In what is typically a politically risky move, six state governors recently granted pardons and commutations to hundreds of current and former prisoners. In California, Indiana, Kentucky, New York, Arkansas and Vermont, more than 500 pardons were granted along with another 20 commutations or grants of clemency.
In January 2017, outgoing Vermont Governor Peter Shumlin pardoned 192 people convicted of non-violent marijuana offenses. The state decriminalized marijuana in 2013 but has yet to legalize it. According to Shumlin, the collateral consequences of a minor drug conviction are severe and in some cases unwarranted.
“When you look at the Vermonters who are sitting out there with criminal records because they have had an ounce or less of marijuana – could have happened in the 1960s, 1970s, 1980s – there’s thousands of them,” Shumlin stated.
Pardoning any criminal, even low-level drug offenders, is always politically dangerous. But experts believe that shifts in public opinion have rendered such actions more acceptable for lawmakers.

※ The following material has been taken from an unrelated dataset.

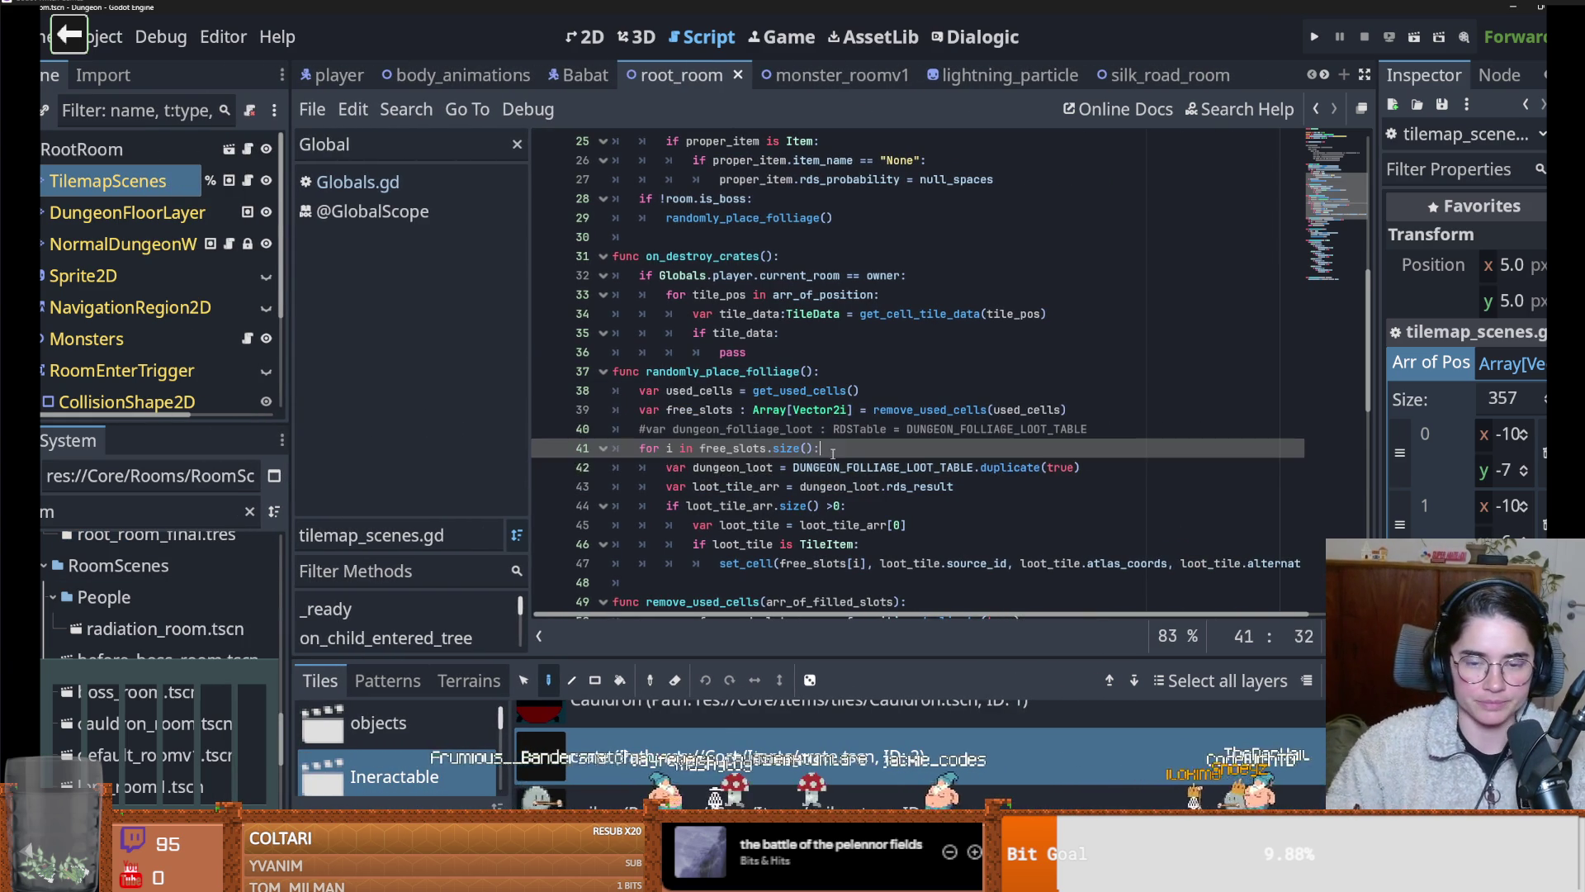
pyautogui.scroll(8, 818, 446)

“What he’s doing is, it’s almost unimaginably safe [from criticism] if you think in terms of 40 years ago,” P.S. Ruckman, Jr., a professor of political science at Rock Valley College in Illinois, told the Christian Science Monitor. “It’s highly significant. I think it’s likely we’ll see more of it.”
In New York, Governor Andrew Cuomo granted 101 conditional pardons, five full pardons and 12 clemencies in December 2016. The pardons were made to advance Cuomo’s “Raise the Age” agenda, which seeks to lift the age of criminal responsibility from 16 to 18 years old, thereby removing some of the impediments faced by people convicted of nonviolent crimes as minors – such as barriers to employment, college and occupational licenses.
“Those New Yorkers have spent at least a decade proving their rehabilitation, but have been unable to fully reenter society due to the stigma of conviction and the barriers that come with it,” Cuomo said, adding that the pardons were intended to grant the former prisoners “a second chance to live up to their full potential, provide for their families and give back to their communities.”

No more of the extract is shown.